— Что… — Кажется мессир Фаттиччели потерял дар речи. Только сдавленно забулькал в миг парализованным горлом. Сумел-таки с собой справиться: — Что ты себе позволяешь, мут?!
Пес сохранял спокойствие, достойное самых почитаемых и святых послевоенного времени.
— Мессир, может быть, пройдем к вам и обсудим недоразумение, возникшее между нами?
Кажется, архиепископ начал остывать. Лицо все еще оставалось багровым, тряслись праведным возмущением многочисленные складки кожи, но глаза уже не были перунами громовержца. Он процедил:
— Не думаете, что легко отделаетесь!
— Я к этому и не стремлюсь, — пожал плечами инквизитор. — Главное, чтобы мы могли поговорить без свидетелей.
— И без своей свиты? — Фабио скосился в сторону Черного, торчавшего у дери. Глаза-иголки, казалось, сейчас прожгут дыру в архиепископе.
— Я хотел бы вам кое-что показать и рассказать, а для этого мне нужен мой адъютант. — Кивок в сторону Пауло. — И мой, гм, подопечный.
— Твой малолетний братец?
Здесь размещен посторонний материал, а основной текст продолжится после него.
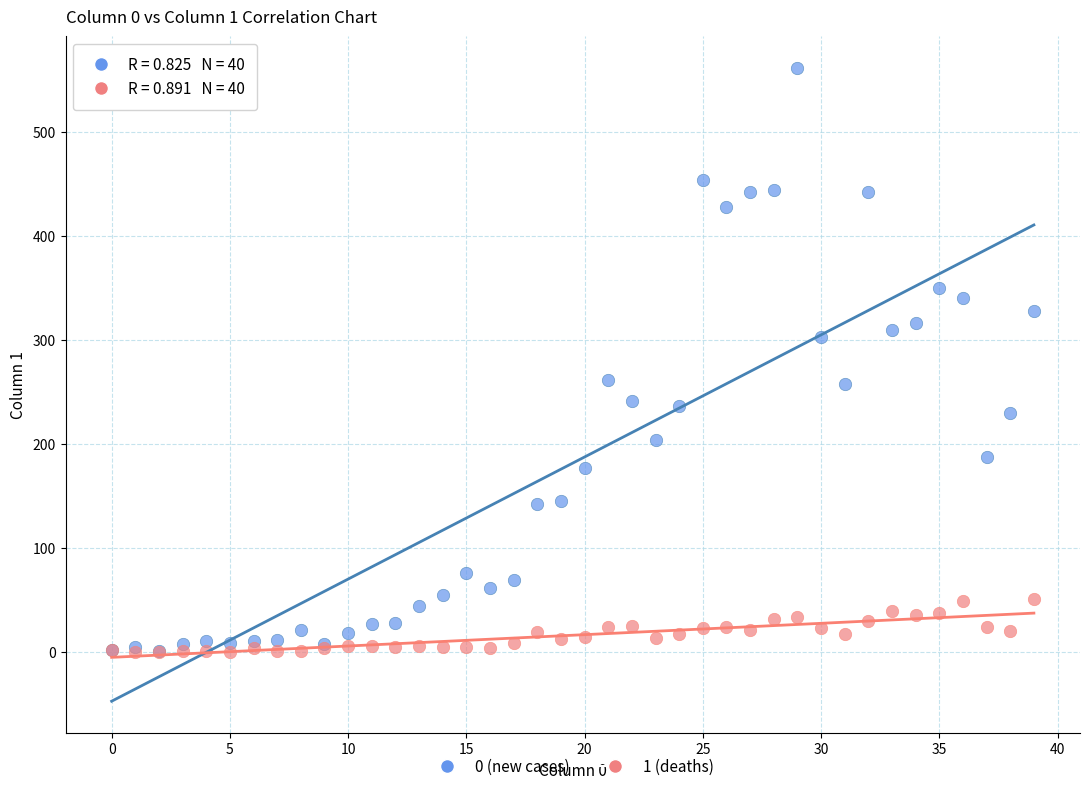

Which series reaches the maximum Y coordinate?

0 (new cases)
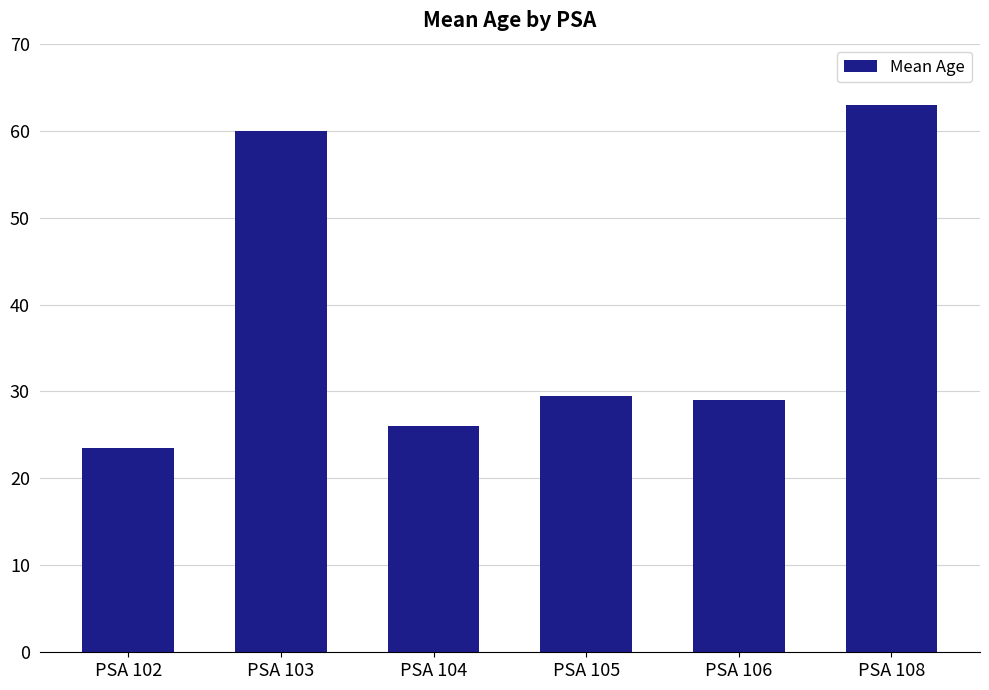

How many bars are there in total?

6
Пусть! Надеюсь, ваш доклад ответит на все мои вопросы.
Развернулся на каблуках и вышел наружу. Медикусы и раненые, из тех, что поздоровее, лишь испуганно зашушукались между собой, бросая странные взгляды в сторону Пса.
— Вы составите мне компанию при разговоре с этим боровом?
Пауло опять вздрогнул. Рука, белая, словно мелом натерли, легла ему на плечо.
— Я надеюсь на вас. — Голубые глаза, что стальные клинки, приставленные к горлу — попробуй, откажи такому.
— Конечно. Я… э-э… всегда с вами.
— Вот и отлично. Я верю вам.
* * *
Личный кабинет архиепископа не поражал своей роскошью. Наоборот, скорее ему была свойственна армейская аскетичность. Конечно, спартанская простота не распространялась на многочисленные награды, иконостасы которых сплошь укрывали стены. Тут были всякие: простенькие солдатские «За отвагу» и «Твердость в вере» соседствовали с украшенными бриллиантами и золотом генеральские ордена. Пресвято Конрад первой степени соперничал богатством со Славой Святого Престола с бантами и железными дубовыми листьями. Сюда бы экскурсии водить, да только вряд ли мессир Фабио допустил в свое личное святилище посторонних, дабы они не осквернили праздными разговорами реликвии боевого прошлого.
— Прошу. — Архиепископ старался казаться вежливым, но окаменевшее лицо говорило совсем об ином.
— Спасибо. — Пес улыбался, и Пауло многое бы отдал, только бы стереть глумливую ухмылку с белесой рожи. Сделал и сам бы, но он боялся.
Боялся, потому что рядом с Псом стоял и ковырял свою культю Бледняш. Каждый раз при взгляде на его лицо пробирала невольная дрожь: не лицо, маска, под которой клубилась невидимой тьмой бездна, выглядывала в расширенные зрачки мальчика наружу, скалилась черными зубами.